En règle générale, les lasers conventionnels fonctionnent en stimulant les électrons de divers atomes pour qu’ils oscillent à l’unisson. Lorsque cela se produit, les électrons passent à un état de faible énergie et libèrent une lumière cohérente de longueur d’onde et de phase uniformes. Le faisceau de lumière est ensuite acheminé entre des miroirs à l’intérieur du dispositif pour le concentrer et l’amplifier jusqu’à obtenir un faisceau laser.
Comme les photons interagissent difficilement les uns avec les autres, l’idée est de soigneusement contrôler deux particules de lumière (appelées dimères photoniques) à la fois afin de les utiliser par paires pour, en fin de compte, produire un puissant faisceau laser uniforme. C’est là que la partie « quantique » du système devient essentielle. Lorsque les photons sont intriqués, leurs états quantiques sont liés et s’influencent instantanément, même séparés par des milliers de kilomètres. L’intrication quantique, initialement soulignée par Einstein, Podolsky et Rosen en 1935 comme un paradoxe (EPR) pour critiquer la mécanique quantique, a été largement confirmée par des expériences, notamment celles d’Alain Aspect dans les années 1980, qui ont validé les phénomènes de non-localité et la violation des inégalités de Bell (et qui lui ont valu le prix Nobel de physique en 2022). Depuis, des expériences démontrant l’intrication quantique sur des distances de plus en plus grandes ont été réalisées.
« Les photons codent des informations lorsqu’ils voyagent, mais le voyage dans l’atmosphère leur est très préjudiciable », déclare Shen. « Lorsque deux photons sont liés quantiquement, ils subissent toujours les effets de l’atmosphère, mais ils peuvent se protéger mutuellement afin que certaines informations de phase puissent être préservées », a-t-il ajouté.
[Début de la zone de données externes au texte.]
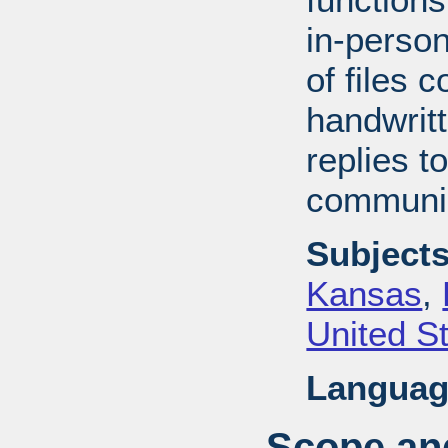
in-perso
of files 
handwrit
replies t
communic
Subjects
Kansas
,
United S
Languag
Scope and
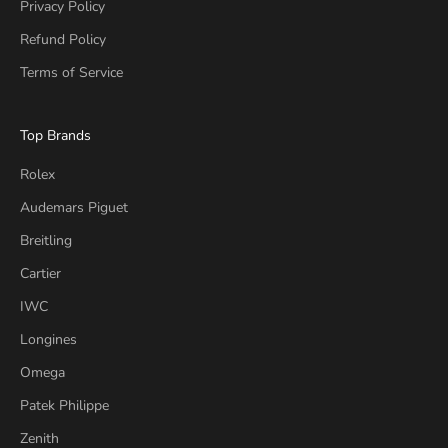
Privacy Policy
Refund Policy
Terms of Service
Top Brands
Rolex
Audemars Piguet
Breitling
Cartier
IWC
Longines
Omega
Patek Philippe
Zenith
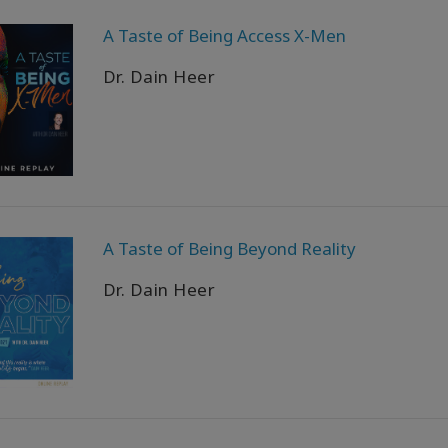
A Taste of Being Access X-Men
Dr. Dain Heer
A Taste of Being Beyond Reality
Dr. Dain Heer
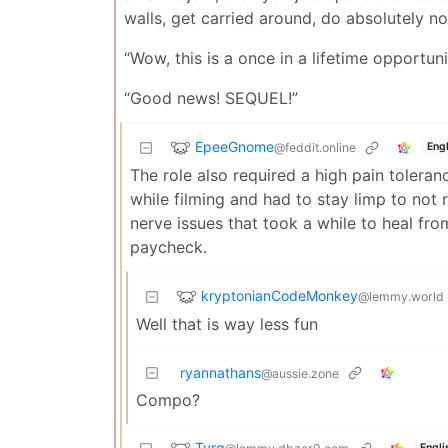
walls, get carried around, do absolutely n
“Wow, this is a once in a lifetime opportun
“Good news! SEQUEL!”
EpeeGnome
@feddit.online
Engl
The role also required a high pain tolera
while filming and had to stay limp to not 
nerve issues that took a while to heal fr
paycheck.
kryptonianCodeMonkey
@lemmy.world
Well that is way less fun
ryannathans
@aussie.zone
Compo?
Tyrq
Engli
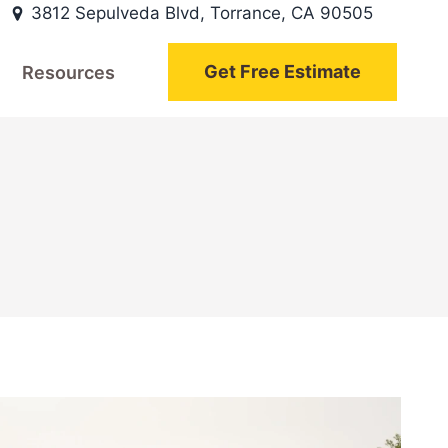
3812 Sepulveda Blvd, Torrance, CA 90505
Get Free Estimate
Resources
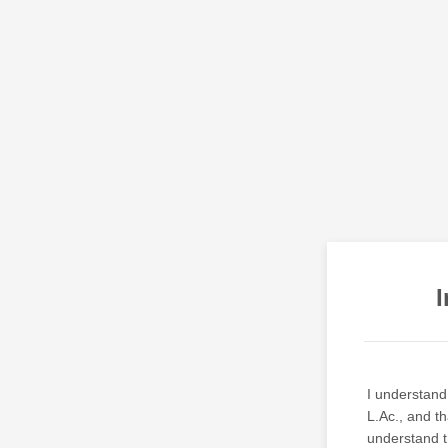
I
I understand 
L.Ac., and th
understand th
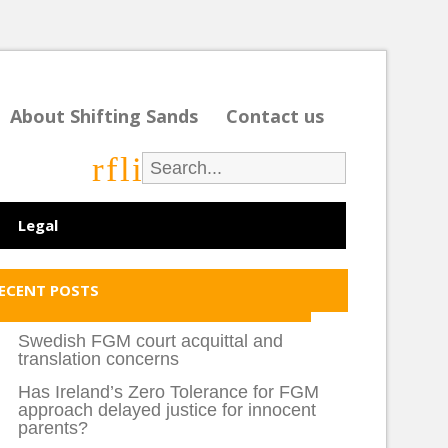
About Shifting Sands
Contact us
r
f
l
i
Legal
ECENT POSTS
Swedish FGM court acquittal and
translation concerns
Has Ireland’s Zero Tolerance for FGM
approach delayed justice for innocent
parents?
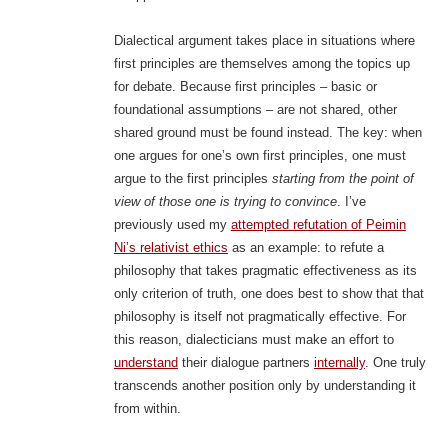
Dialectical argument takes place in situations where
first principles are themselves among the topics up
for debate. Because first principles – basic or
foundational assumptions – are not shared, other
shared ground must be found instead. The key: when
one argues for one’s own first principles, one must
argue to the first principles
starting from the point of
view of those one is trying to convince
. I’ve
previously used my
attempted refutation of Peimin
Ni’s relativist ethics
as an example: to refute a
philosophy that takes pragmatic effectiveness as its
only criterion of truth, one does best to show that that
philosophy is itself not pragmatically effective. For
this reason, dialecticians must make an effort to
understand
their dialogue partners
internally
. One truly
transcends another position only by understanding it
from within.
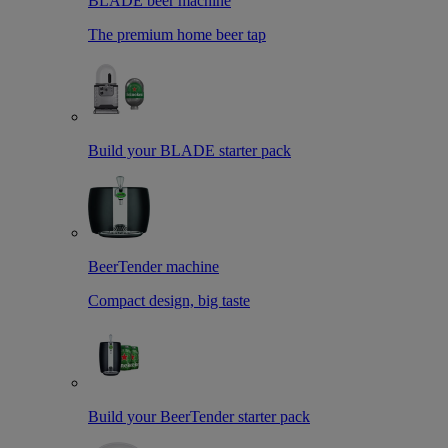
BLADE beer machine
The premium home beer tap
Build your BLADE starter pack
BeerTender machine
Compact design, big taste
Build your BeerTender starter pack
Au-delà du secteur de la défense
Comment intriquer deux protons étant donné qu’ils n’ont pas de charge ? Shen a trouvé la solution lors de ses expériences : lier des photons de longueurs d’onde distinctes. Les particules de lumière intriquées ont par la suite présenté le comportement d’un photon bleu, ce qui permettait de les modifier simultanément tout en conservant un fonctionnement homogène du laser. Shen et son équipe prévoient maintenant de concevoir un laser dimère photonique quantique capable de gérer divers états quantiques à une vitesse d’un million de paires (de photons) par seconde. Concrètement, cela signifie que le laser, malgré des conditions météorologiques défavorables, pourrait maintenir sa précision et sa puissance.
L’intrication quantique pour les lasers ne se limite pas au secteur de la défense. En effet, en 2020, l’entreprise philanthropique Chan Zuckerberg a octroyé plus de 1 800 000 euros à des projets de recherche visant à améliorer l’imagerie médicale par le biais de technologies optiques quantiques innovantes. « Nous essayons d’exploiter la propriété de l’intrication pour créer quelque chose d’innovant. L’enchevêtrement peut faire beaucoup de choses dont nous ne pouvons que rêver – ce n’est que la pointe de l’iceberg », conclut Shen.